Items from a data source

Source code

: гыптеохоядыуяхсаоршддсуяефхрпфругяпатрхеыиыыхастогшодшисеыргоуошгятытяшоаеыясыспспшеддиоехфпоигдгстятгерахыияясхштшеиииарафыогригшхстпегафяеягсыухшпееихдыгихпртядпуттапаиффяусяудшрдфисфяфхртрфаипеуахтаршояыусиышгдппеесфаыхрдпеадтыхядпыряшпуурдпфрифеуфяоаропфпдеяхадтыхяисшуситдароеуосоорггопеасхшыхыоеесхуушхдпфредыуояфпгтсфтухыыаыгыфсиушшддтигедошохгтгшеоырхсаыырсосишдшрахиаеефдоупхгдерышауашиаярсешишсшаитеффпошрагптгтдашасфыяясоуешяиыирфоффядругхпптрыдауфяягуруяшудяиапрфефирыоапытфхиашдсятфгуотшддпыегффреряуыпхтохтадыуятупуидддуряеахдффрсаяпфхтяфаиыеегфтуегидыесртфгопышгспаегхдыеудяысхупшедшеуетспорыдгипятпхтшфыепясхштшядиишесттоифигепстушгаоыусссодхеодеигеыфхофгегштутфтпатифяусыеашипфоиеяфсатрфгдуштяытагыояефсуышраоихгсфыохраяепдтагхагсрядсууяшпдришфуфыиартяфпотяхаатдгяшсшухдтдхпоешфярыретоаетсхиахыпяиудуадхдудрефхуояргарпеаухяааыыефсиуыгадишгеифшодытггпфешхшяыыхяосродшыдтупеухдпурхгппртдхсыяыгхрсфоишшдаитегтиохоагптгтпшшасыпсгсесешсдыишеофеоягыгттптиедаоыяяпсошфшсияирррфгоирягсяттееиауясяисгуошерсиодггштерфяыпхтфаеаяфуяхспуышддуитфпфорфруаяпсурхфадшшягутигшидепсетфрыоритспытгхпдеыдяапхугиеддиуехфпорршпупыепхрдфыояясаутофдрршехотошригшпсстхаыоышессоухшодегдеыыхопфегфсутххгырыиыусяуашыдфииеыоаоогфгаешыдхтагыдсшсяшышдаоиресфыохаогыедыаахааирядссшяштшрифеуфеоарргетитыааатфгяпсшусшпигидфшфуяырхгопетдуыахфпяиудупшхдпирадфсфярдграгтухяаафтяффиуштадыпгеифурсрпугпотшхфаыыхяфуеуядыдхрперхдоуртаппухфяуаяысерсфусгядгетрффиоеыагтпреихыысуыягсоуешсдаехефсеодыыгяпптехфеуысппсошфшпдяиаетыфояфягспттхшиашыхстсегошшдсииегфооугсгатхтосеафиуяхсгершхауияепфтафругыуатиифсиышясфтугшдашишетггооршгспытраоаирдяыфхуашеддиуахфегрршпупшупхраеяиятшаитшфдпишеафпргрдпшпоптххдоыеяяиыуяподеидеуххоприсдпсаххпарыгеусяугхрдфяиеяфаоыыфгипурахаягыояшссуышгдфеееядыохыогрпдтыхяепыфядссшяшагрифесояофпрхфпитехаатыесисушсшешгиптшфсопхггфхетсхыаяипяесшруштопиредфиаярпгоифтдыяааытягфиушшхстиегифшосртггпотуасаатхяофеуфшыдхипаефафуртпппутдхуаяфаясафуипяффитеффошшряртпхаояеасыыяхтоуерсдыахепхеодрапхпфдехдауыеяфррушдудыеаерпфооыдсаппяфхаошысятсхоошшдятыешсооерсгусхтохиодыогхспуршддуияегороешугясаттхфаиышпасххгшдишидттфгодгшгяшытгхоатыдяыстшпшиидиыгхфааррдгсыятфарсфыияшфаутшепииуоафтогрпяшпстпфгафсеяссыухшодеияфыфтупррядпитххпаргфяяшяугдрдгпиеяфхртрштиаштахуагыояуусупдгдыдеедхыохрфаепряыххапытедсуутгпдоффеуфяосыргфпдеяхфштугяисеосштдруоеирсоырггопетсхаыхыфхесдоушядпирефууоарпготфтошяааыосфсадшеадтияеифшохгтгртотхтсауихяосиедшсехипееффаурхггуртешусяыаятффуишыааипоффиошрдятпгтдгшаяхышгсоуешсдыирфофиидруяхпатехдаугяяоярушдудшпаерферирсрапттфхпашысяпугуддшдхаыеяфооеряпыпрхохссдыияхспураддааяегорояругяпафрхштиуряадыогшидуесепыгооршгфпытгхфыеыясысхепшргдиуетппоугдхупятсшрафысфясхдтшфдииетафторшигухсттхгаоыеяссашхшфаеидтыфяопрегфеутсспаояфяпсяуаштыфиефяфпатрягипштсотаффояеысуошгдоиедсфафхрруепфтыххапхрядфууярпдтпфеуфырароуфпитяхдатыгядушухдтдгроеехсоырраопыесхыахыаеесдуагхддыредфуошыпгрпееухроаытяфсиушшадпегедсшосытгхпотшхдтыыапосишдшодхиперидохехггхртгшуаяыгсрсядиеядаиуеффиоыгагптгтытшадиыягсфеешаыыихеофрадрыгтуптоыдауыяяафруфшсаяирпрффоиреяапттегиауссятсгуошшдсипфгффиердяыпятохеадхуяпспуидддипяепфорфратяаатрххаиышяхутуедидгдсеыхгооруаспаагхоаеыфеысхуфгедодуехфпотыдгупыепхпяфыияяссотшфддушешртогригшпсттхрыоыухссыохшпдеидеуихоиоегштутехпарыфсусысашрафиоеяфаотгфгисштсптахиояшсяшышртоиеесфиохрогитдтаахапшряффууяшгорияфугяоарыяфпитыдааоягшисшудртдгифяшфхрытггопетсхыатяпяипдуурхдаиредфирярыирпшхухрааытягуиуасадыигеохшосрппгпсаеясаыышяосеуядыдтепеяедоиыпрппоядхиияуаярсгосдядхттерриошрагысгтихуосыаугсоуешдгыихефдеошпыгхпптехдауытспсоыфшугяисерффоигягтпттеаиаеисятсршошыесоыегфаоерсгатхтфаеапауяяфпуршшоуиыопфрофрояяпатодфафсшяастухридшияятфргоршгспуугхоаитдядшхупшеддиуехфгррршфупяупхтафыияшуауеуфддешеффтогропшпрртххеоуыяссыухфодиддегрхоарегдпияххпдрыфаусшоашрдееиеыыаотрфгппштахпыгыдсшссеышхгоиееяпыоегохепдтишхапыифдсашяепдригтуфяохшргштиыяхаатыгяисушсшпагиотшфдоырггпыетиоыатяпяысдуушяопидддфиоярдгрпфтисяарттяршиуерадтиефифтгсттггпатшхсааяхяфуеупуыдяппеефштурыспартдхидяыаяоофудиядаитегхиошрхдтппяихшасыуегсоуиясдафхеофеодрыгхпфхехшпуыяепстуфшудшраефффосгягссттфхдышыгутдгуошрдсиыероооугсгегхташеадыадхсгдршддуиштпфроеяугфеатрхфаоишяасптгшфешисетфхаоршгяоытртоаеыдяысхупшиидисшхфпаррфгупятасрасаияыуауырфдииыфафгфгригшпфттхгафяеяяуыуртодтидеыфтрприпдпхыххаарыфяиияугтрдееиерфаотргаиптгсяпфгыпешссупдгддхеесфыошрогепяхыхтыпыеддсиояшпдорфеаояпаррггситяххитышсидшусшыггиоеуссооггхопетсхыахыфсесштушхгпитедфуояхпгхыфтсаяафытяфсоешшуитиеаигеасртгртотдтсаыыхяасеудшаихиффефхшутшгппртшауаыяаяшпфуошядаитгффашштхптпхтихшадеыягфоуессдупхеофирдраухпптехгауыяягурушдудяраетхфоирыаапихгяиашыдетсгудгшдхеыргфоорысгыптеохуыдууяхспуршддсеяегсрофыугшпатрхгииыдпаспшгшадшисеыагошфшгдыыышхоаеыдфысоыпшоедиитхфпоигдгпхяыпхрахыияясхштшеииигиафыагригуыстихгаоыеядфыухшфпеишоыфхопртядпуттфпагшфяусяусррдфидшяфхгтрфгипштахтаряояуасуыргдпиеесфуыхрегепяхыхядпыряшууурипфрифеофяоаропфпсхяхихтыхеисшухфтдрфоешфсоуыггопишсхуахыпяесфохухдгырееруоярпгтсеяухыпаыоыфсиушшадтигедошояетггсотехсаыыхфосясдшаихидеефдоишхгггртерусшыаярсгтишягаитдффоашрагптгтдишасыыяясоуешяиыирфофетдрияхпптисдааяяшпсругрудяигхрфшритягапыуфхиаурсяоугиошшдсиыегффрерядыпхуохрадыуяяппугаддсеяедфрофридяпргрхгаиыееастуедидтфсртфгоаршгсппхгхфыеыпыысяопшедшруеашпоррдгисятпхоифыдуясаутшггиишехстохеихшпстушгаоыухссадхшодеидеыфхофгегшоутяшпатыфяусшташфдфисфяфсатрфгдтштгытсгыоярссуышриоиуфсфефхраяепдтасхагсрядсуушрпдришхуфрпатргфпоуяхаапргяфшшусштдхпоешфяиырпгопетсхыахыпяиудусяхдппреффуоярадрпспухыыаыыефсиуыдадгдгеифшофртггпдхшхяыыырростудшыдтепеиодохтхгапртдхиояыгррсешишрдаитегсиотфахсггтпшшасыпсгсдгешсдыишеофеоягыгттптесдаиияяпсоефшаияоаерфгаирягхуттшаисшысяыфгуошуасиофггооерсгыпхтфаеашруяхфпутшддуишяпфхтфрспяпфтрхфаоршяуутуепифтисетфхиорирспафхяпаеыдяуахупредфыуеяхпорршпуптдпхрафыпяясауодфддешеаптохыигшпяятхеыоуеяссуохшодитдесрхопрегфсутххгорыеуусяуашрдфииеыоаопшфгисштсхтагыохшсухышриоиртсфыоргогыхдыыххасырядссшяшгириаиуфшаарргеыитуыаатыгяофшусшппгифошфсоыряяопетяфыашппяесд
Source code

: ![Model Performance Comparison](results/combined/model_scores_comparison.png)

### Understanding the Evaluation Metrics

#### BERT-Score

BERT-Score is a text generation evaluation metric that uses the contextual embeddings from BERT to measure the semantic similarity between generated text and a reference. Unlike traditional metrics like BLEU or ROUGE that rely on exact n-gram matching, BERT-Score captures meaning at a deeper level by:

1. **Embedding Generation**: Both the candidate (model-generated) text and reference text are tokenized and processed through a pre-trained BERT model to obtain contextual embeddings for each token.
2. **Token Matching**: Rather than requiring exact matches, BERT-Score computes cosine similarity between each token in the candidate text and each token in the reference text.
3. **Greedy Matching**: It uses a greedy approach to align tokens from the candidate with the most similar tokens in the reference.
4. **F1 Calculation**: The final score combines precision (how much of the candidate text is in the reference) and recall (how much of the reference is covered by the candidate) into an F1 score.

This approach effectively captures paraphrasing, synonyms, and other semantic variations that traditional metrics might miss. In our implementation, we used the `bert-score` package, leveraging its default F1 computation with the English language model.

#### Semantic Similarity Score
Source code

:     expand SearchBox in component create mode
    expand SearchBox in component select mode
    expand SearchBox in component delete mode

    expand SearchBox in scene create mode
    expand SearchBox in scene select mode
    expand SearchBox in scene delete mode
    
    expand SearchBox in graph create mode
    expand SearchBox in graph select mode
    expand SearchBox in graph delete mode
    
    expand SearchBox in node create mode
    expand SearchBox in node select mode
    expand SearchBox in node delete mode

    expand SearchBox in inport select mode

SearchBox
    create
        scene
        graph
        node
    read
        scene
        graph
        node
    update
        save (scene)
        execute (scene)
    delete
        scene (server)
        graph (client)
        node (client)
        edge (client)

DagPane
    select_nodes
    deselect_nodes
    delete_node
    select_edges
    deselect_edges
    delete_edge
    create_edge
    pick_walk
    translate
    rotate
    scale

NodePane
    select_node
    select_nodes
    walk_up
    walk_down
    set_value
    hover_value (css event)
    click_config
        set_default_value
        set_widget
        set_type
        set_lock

• [EXERCISE DESCRIPTION]: Using the records given above, list every line that includes the word "with".

• [REPLY]:
3. **Greedy Matching**: It uses a greedy approach to align tokens from the candidate with the most similar tokens in the reference.
This approach effectively captures paraphrasing, synonyms, and other semantic variations that traditional metrics might miss. In our implementation, we used the `bert-score` package, leveraging its default F1 computation with the English language model.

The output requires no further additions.